> **Data excerpts**:
● ● ● ●

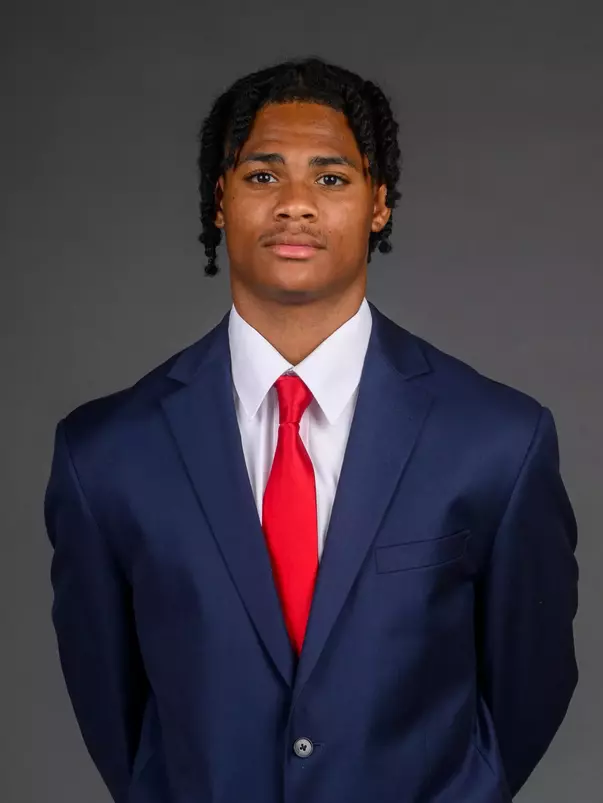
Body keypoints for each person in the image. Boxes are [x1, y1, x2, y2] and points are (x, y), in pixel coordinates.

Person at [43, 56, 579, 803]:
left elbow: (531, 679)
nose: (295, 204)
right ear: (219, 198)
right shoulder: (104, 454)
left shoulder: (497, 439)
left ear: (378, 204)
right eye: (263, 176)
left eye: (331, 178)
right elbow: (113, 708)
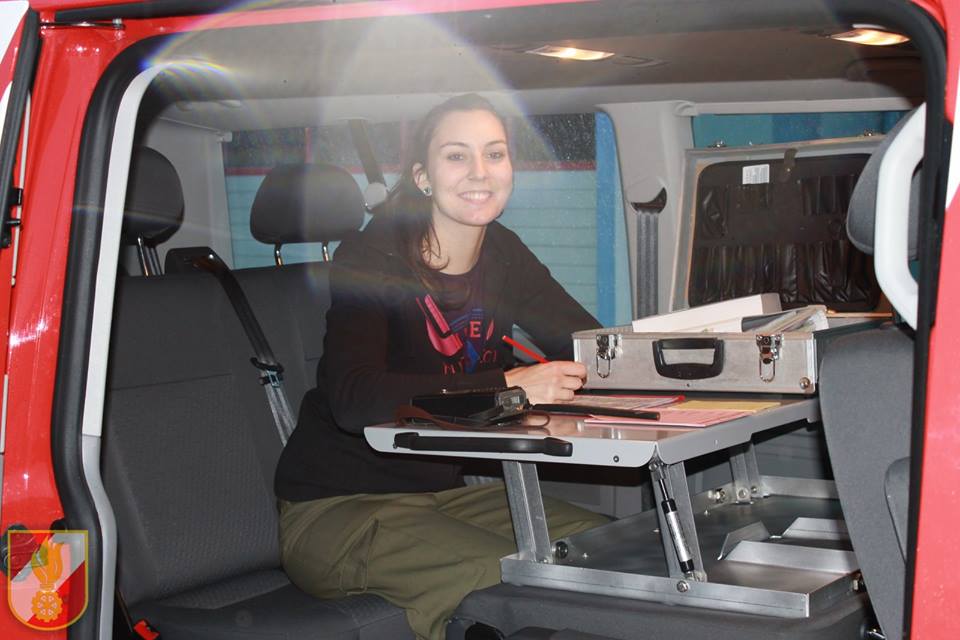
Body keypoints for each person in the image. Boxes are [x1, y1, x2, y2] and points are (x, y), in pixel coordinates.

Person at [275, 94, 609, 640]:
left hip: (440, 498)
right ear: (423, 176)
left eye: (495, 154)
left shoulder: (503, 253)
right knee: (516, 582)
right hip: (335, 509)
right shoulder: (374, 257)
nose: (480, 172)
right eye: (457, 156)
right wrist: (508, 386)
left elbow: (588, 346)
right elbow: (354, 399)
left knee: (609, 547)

● ● ● ●

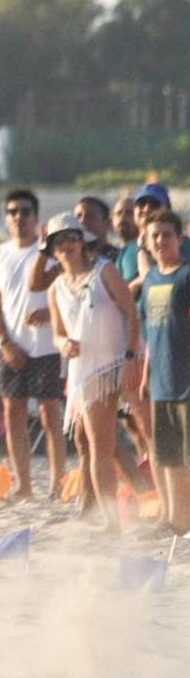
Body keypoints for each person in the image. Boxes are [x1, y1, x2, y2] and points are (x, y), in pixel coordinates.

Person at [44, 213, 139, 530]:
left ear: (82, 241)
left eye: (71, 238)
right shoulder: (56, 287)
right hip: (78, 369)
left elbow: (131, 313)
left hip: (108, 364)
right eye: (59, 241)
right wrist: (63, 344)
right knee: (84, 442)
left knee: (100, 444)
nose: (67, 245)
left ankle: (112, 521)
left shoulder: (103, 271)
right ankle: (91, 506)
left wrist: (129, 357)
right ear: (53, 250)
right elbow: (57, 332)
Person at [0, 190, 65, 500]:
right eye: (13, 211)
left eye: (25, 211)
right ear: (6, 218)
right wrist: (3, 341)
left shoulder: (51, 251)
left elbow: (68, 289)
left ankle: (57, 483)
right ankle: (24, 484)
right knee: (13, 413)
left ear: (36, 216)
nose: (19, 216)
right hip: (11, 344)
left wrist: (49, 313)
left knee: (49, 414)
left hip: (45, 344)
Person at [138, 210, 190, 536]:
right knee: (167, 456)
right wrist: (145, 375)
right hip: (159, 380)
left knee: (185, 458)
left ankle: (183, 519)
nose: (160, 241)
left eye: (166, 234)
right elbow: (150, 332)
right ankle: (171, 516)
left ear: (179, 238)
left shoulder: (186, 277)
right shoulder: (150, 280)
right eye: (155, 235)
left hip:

● ● ● ●

> **Task prompt**: Please make an exact copy of the lines above from the line with "right hip: (78, 369)" through the line with "right ear: (6, 218)", both ends included.

> **Result below**:
right hip: (78, 369)
left elbow: (131, 313)
left hip: (108, 364)
right eye: (59, 241)
right wrist: (63, 344)
right knee: (84, 442)
left knee: (100, 444)
nose: (67, 245)
left ankle: (112, 521)
left shoulder: (103, 271)
right ankle: (91, 506)
left wrist: (129, 357)
right ear: (53, 250)
right elbow: (57, 332)
Person at [0, 190, 65, 500]:
right eye: (13, 211)
left eye: (25, 211)
right ear: (6, 218)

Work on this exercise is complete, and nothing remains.